--- LISTED ENTRIES Enclosed Below ---

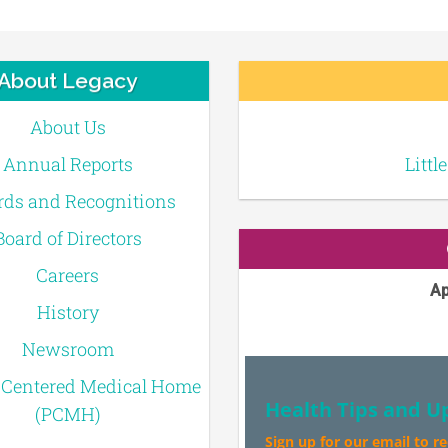
About Legacy
About Us
Annual Reports
Littl
ds and Recognitions
Board of Directors
Careers
Ap
History
Newsroom
-Centered Medical Home
Health Tips and U
(PCMH)
Sign up for our email to r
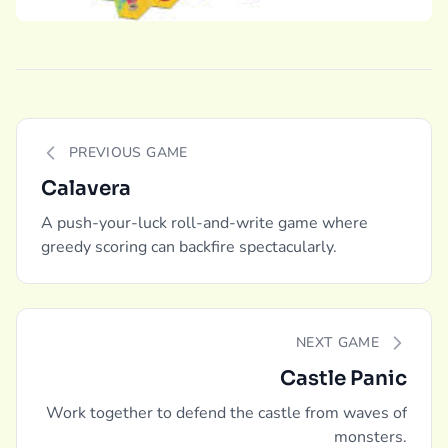
PREVIOUS GAME
Calavera
A push-your-luck roll-and-write game where
greedy scoring can backfire spectacularly.
NEXT GAME
Castle Panic
Work together to defend the castle from waves of
monsters.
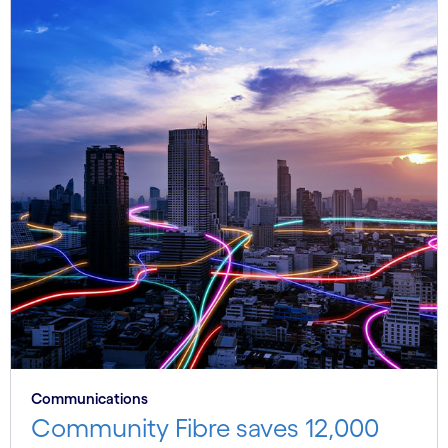
Communications
Community Fibre saves 12,000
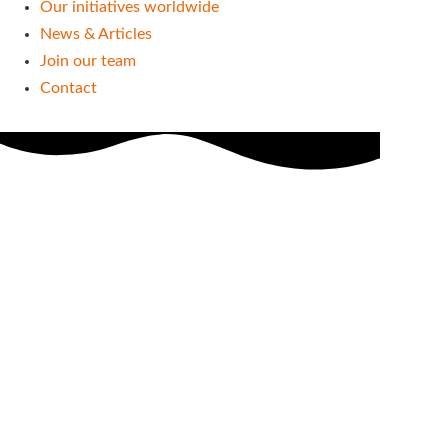
Our initiatives worldwide
News & Articles
Join our team
Contact
Our projects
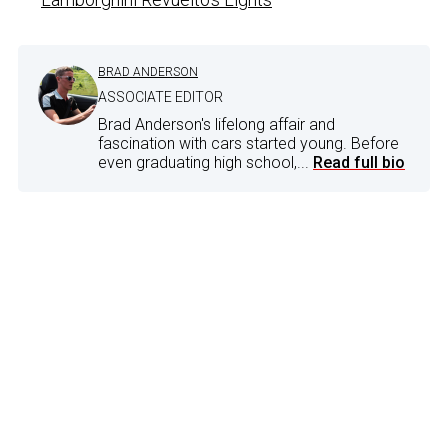
BRAD ANDERSON
ASSOCIATE EDITOR
Brad Anderson's lifelong affair and
fascination with cars started young. Before
even graduating high school,...
Read full bio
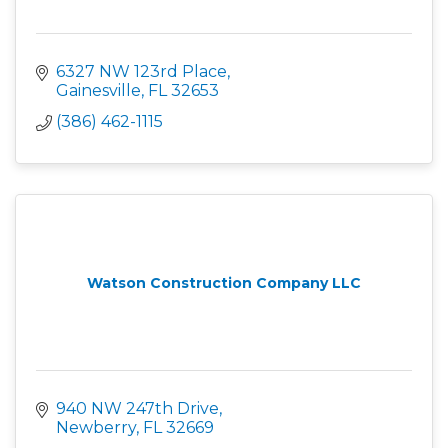
6327 NW 123rd Place
Gainesville
FL
32653
(386) 462-1115
Watson Construction Company LLC
940 NW 247th Drive
Newberry
FL
32669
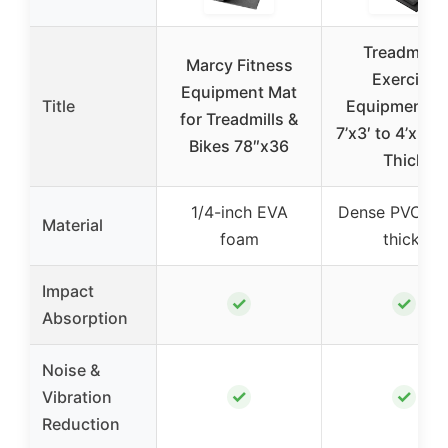
Treadmill &
Marcy Fitness
Exercise
Equipment Mat
Title
Equipment M
for Treadmills &
7’x3′ to 4’x2′
Bikes 78″x36
Thick
1/4-inch EVA
Dense PVC (
Material
foam
thick)
Impact
✓
✓
Absorption
Noise &
✓
✓
Vibration
Reduction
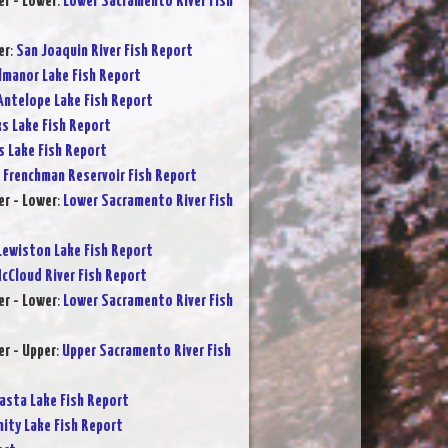
r - Lower
:
Lower Sacramento River Fish
er
:
San Joaquin River Fish Report
lmanor Lake Fish Report
Antelope Lake Fish Report
s Lake Fish Report
s Lake Fish Report
:
Frenchman Reservoir Fish Report
r - Lower
:
Lower Sacramento River Fish
Lewiston Lake Fish Report
cCloud River Fish Report
r - Lower
:
Lower Sacramento River Fish
r - Upper
:
Upper Sacramento River Fish
asta Lake Fish Report
nity Lake Fish Report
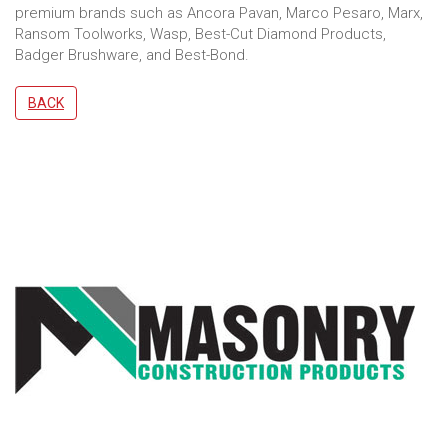
premium brands such as Ancora Pavan, Marco Pesaro, Marx,
Ransom Toolworks, Wasp, Best-Cut Diamond Products,
Badger Brushware, and Best-Bond.
BACK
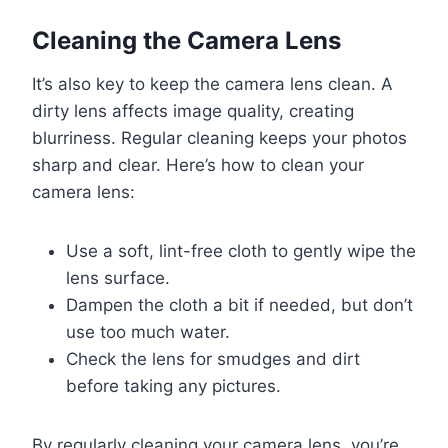
Cleaning the Camera Lens
It’s also key to keep the camera lens clean. A
dirty lens affects image quality, creating
blurriness. Regular cleaning keeps your photos
sharp and clear. Here’s how to clean your
camera lens:
Use a soft, lint-free cloth to gently wipe the
lens surface.
Dampen the cloth a bit if needed, but don’t
use too much water.
Check the lens for smudges and dirt
before taking any pictures.
By regularly cleaning your camera lens, you’re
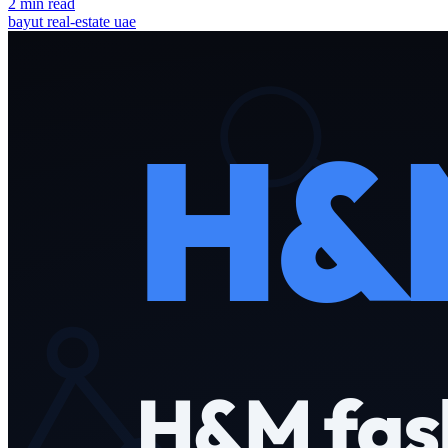
2 min read
bayut
real-estate
uae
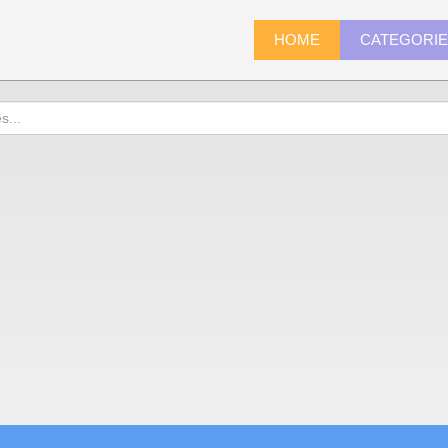
HOME
CATEGORI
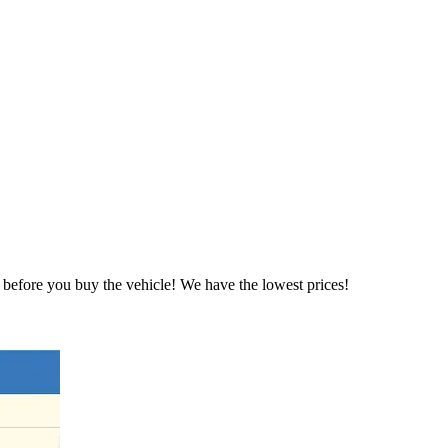
before you buy the vehicle! We have the lowest prices!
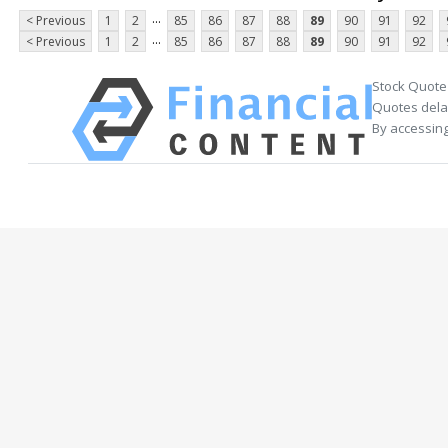
...
< Previous
1
2
85
86
87
88
89
90
91
92
...
< Previous
1
2
85
86
87
88
89
90
91
92
Stock Quote
Quotes delay
By accessing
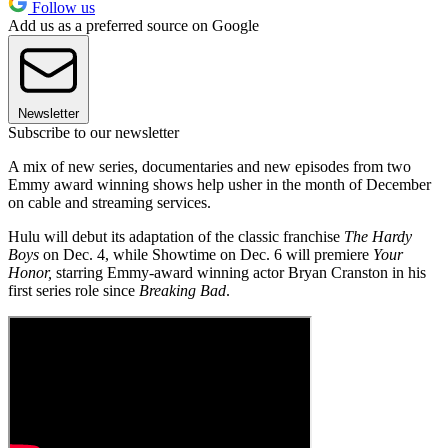
Follow us
Add us as a preferred source on Google
Newsletter
Subscribe to our newsletter
A mix of new series, documentaries and new episodes from two
Emmy award winning shows help usher in the month of December
on cable and streaming services.
Hulu will debut its adaptation of the classic franchise
The Hardy
Boys
on Dec. 4, while Showtime on Dec. 6 will premiere
Your
Honor,
starring Emmy-award winning actor Bryan Cranston in his
first series role since
Breaking Bad
.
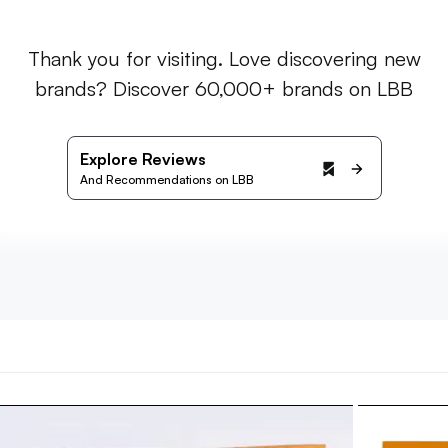
Thank you for visiting. Love discovering new
brands? Discover 60,000+ brands on LBB
Explore Reviews
And Recommendations on LBB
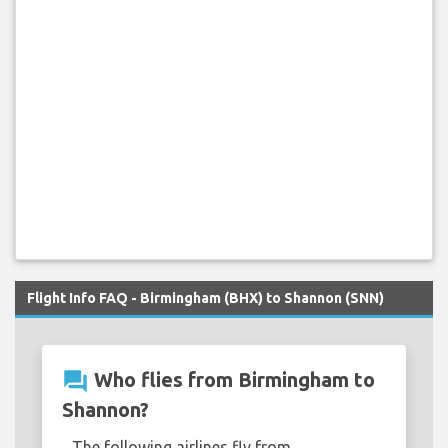
Flight Info FAQ - Birmingham (BHX) to Shannon (SNN)
question_answer
Who flies from Birmingham to
Shannon?
The following airlines fly from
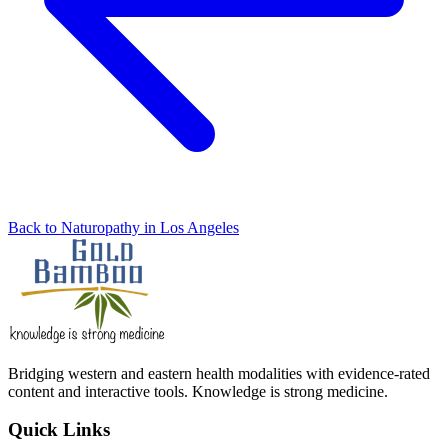
Back to Naturopathy in Los Angeles
Bridging western and eastern health modalities with evidence-rated
content and interactive tools. Knowledge is strong medicine.
Quick Links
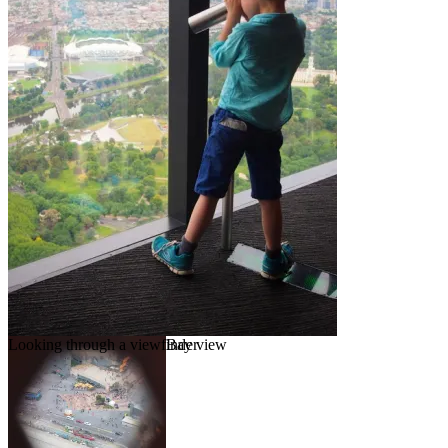
Looking through a viewfinder
Bay view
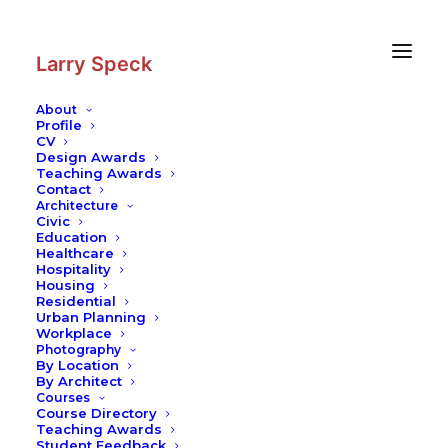
Skip
Skip
to
to
Content
navigation
Larry Speck
About
Profile
CV
Photography
|
Museum of
Design Awards
Contemporary Art San Diego
Teaching Awards
Contact
Architecture
Civic
Education
Healthcare
Hospitality
Housing
Residential
Urban Planning
Workplace
Photography
By Location
By Architect
Courses
Course Directory
Teaching Awards
Student Feedback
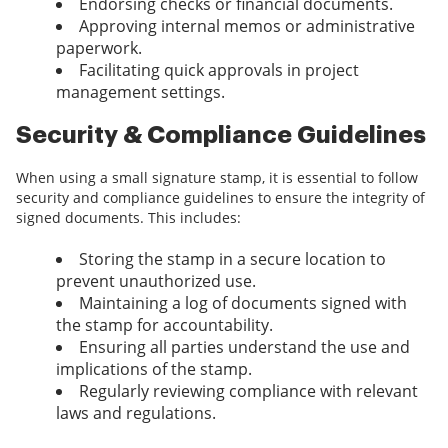
Endorsing checks or financial documents.
Approving internal memos or administrative
paperwork.
Facilitating quick approvals in project
management settings.
Security & Compliance Guidelines
When using a small signature stamp, it is essential to follow
security and compliance guidelines to ensure the integrity of
signed documents. This includes:
Storing the stamp in a secure location to
prevent unauthorized use.
Maintaining a log of documents signed with
the stamp for accountability.
Ensuring all parties understand the use and
implications of the stamp.
Regularly reviewing compliance with relevant
laws and regulations.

--- End of Enclosed LISTED ENTRIES ---

* WHAT IS NEEDED:
In the material above, the stretch from the line with "Dampen the cloth a bit if needed, but don’t" through the line with "management settings." is to be given again exactly, minus the pictures.

* RESPONSE TO THE EXERCISE:
Dampen the cloth a bit if needed, but don’t
use too much water.
Check the lens for smudges and dirt
before taking any pictures.
By regularly cleaning your camera lens, you’re
2 min read
bayut
real-estate
uae
HOME
CATEGORI
before you buy the vehicle! We have the lowest prices!
...
< Previous
1
2
85
86
87
88
89
90
91
92
...
< Previous
1
2
85
86
87
88
89
90
91
92
Stock Quote
Quotes delay
By accessing
Follow us
Add us as a preferred source on Google
Newsletter
Subscribe to our newsletter
A mix of new series, documentaries and new episodes from two
Emmy award winning shows help usher in the month of December
on cable and streaming services.
Hulu will debut its adaptation of the classic franchise
The Hardy
Boys
on Dec. 4, while Showtime on Dec. 6 will premiere
Your
Honor,
starring Emmy-award winning actor Bryan Cranston in his
first series role since
Breaking Bad
.
Thank you for visiting. Love discovering new
brands? Discover 60,000+ brands on LBB
Explore Reviews
And Recommendations on LBB
Flight Info FAQ - Birmingham (BHX) to Shannon (SNN)
question_answer
Who flies from Birmingham to
Shannon?
The following airlines fly from
Back to Naturopathy in Los Angeles
Bridging western and eastern health modalities with evidence-rated
content and interactive tools. Knowledge is strong medicine.
Quick Links
Looking through a viewfinder
Bay view
Skip
Skip
to
to
Content
navigation
Larry Speck
About
Profile
CV
Photography
|
Museum of
Design Awards
Contemporary Art San Diego
Teaching Awards
Contact
Architecture
Civic
Education
Healthcare
Hospitality
Housing
Residential
Urban Planning
Workplace
Photography
By Location
By Architect
Courses
Course Directory
Teaching Awards
Student Feedback
Endorsing checks or financial documents.
Approving internal memos or administrative
paperwork.
Facilitating quick approvals in project
management settings.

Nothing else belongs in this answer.